I think Kafka hints at the overhearing-through-reading mentioned by Mill when, in an early story, Kafka’s character of Raban points out the inevitable connections that are made between reading two random works:
“Well, it isn’t so important,” Raban said. “I was only going to say books are useful in every sense and quite especially in respects in which one would not expect it. For when one is about to embark on some enterprise, it is precisely the books whose contents have nothing at all in common with the enterprise that are the most useful. For the reader who does after all intend to embark on that enterprise, that is to say, who has somehow become enthusiastic (and even if, as it were, the effect of the book can penetrate only so far as that enthusiasm), will be stimulated by the book to all kinds of thoughts concerning his enterprise. Now, however, since the contents of the book are precisely something of utter indifference, the reader is not at all impeded in those thoughts, and he passes through the midst of the book with them, as once the Jews passed through the Red Sea, that’s how I should like to put it.”
(“Hochzeitsvorbereitungen Auf Dem Lande” (“Wedding Preparations in the Country”) (1907–08), trans. Ernst Kaiser and Eithne Wilkins, The Complete Short Stories, ed. Nahum N. Glatzer, (New York: Schocken, 1971), pp. 74–75)
It is as if, while reading, one overhears the comparison of one book to another, or one passage from one book to another (much like how this blog post was written).
Van Gogh was, at least in his early life, notoriously unmethodical (that is, random) in his reading. As his sister-in-law Johanna Van Gogh-Bonger observed:
No other thing has taken its place yet; he draws much and reads much, among others, Dickens, Beecher Stowe, Victor Hugo, and Michelet, but it is all done without system or aim.

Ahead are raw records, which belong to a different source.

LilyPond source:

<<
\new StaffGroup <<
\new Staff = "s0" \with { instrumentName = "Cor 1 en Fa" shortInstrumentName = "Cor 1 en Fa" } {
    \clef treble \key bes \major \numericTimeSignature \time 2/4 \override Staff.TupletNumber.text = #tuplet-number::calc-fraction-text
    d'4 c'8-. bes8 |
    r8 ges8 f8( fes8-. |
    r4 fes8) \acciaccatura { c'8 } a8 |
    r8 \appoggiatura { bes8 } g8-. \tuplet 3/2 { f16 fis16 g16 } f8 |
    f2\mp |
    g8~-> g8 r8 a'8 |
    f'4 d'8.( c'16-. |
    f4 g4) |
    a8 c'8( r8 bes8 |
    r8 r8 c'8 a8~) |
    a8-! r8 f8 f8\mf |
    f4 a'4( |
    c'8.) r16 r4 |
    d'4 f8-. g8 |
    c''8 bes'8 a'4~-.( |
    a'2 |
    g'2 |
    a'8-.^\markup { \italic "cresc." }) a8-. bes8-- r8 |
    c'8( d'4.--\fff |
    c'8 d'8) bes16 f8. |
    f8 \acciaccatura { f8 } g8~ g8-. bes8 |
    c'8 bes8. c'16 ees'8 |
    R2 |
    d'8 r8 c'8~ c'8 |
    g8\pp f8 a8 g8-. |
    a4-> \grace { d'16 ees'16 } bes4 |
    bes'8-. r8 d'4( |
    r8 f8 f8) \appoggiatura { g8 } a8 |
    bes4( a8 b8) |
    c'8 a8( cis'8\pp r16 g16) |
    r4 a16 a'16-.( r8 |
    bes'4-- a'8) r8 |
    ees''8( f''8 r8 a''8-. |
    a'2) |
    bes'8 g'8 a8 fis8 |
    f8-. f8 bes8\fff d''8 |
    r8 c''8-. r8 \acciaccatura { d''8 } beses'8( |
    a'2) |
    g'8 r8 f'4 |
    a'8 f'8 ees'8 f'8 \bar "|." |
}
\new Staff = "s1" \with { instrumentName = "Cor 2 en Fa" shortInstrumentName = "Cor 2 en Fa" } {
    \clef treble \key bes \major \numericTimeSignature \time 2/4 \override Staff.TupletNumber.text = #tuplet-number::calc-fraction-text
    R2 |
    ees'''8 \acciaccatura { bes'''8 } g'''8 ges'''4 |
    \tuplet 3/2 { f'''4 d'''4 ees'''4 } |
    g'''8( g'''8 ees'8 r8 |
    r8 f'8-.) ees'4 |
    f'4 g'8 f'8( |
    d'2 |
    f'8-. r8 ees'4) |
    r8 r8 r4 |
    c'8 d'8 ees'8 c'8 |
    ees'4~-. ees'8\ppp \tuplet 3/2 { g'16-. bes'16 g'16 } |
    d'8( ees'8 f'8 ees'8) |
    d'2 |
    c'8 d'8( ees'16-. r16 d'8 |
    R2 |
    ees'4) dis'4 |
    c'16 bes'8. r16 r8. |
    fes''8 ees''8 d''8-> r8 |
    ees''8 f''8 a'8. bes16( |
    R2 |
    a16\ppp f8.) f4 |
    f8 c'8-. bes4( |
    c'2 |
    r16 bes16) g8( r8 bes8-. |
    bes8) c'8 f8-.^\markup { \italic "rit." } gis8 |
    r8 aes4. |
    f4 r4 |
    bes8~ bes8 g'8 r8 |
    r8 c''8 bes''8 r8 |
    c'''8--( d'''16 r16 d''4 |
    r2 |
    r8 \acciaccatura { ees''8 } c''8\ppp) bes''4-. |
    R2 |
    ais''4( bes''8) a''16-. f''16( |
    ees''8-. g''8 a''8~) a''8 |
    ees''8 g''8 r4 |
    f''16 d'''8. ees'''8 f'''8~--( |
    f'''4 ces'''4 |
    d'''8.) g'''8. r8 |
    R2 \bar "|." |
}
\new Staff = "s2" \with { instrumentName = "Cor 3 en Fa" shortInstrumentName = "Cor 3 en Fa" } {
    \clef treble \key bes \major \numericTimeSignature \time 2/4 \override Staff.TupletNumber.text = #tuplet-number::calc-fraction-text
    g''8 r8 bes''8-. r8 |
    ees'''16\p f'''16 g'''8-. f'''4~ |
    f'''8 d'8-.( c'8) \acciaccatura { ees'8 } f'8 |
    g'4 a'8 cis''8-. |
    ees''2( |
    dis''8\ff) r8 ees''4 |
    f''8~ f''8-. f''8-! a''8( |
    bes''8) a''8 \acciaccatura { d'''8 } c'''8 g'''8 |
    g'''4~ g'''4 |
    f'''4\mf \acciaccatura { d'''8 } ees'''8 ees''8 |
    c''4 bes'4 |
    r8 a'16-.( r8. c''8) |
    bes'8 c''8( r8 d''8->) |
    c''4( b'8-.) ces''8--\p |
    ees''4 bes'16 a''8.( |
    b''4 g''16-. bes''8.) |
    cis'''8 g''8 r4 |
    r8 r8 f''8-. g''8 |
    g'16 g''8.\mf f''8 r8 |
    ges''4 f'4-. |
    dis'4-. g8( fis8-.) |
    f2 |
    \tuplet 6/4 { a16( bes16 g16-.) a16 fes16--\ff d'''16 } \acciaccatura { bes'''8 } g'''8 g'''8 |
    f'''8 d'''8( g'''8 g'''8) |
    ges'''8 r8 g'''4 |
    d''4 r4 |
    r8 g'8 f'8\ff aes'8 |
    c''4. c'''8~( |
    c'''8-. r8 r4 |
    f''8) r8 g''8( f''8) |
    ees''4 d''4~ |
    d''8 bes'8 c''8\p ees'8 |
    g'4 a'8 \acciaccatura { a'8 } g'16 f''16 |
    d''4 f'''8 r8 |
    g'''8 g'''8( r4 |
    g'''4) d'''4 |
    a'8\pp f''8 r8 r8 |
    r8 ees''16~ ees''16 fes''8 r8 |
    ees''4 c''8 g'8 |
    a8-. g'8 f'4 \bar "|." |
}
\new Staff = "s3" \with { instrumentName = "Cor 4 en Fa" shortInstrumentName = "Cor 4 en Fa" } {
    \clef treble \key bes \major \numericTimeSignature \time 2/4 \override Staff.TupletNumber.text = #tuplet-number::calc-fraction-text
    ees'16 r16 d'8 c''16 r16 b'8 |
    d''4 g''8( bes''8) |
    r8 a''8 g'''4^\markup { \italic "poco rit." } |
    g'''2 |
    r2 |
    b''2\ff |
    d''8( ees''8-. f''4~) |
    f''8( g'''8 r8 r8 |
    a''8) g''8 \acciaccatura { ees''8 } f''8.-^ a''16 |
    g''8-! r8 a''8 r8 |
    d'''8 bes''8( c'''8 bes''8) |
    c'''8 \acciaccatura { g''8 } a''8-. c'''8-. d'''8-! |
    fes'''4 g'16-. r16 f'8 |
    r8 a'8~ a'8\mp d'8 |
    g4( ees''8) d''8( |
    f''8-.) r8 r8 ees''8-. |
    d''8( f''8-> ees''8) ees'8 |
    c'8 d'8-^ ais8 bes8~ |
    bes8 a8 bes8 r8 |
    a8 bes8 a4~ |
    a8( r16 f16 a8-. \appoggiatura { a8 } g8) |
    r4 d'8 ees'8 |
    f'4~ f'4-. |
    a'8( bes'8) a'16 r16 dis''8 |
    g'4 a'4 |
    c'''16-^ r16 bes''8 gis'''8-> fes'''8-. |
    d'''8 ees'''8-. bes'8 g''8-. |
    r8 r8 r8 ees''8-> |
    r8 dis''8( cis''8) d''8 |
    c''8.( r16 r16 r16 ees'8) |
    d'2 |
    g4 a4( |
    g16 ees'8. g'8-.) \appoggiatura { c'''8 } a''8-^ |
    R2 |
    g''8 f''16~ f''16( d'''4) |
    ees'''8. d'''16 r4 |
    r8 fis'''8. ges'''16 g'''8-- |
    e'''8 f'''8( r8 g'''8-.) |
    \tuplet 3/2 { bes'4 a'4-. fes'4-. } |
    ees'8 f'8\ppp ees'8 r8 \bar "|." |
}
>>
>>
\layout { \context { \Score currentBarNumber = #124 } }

(“Memoir by His Sister-in-Law,” The Letters of Vincent Van Gogh, p. 50)
And as Mark Roskill, editor of Van Gogh’s letters, put it:
It was characteristic of him to identify himself with fictional heroes, and to pick out from the books he read whatever seemed to have a moral and spiritual application to his own destiny.
(“[Note to] To Theo, Paris, February 19, 1876,” The Letters of Vincent Van Gogh, p. 94)
Other critics of Vincent have noted:
Van Gogh always needed an intellectual framework for defending his opinions, his projects, and the positions he took. When he fell in love with his cousin Kee Vos, for example, he plumbed Michelet in search of justifications for his stubborn arguments for marriage, contrary to the opinions of everyone around him, and also contrary to the wishes of the person in question. Along the way, he did not hesitate to take quotations out of context, to abbreviate them, to paraphrase them … an effective way of joining ranks with a thinker whose aura and gravity preclude any attempt at further argument.
(Wouter van der Veen and Peter Knapp, Van Gogh in Auvers: His Last Days, (New York: Monacelli Press, 2009), pp. 40–41)
Yet is there any way the arguments in this blog post could be taken further?
Let the present reader find something more random than Bookbread can feed them—perhaps only then could the argument be carried along to some new place—only by a kind of overhearing of oneself whilst reading….. burning while brooding…. the enveloping imagination transfixed on the unbound horizon of the mind-land prairie it has yet to consume…. yearning to burn all into the background.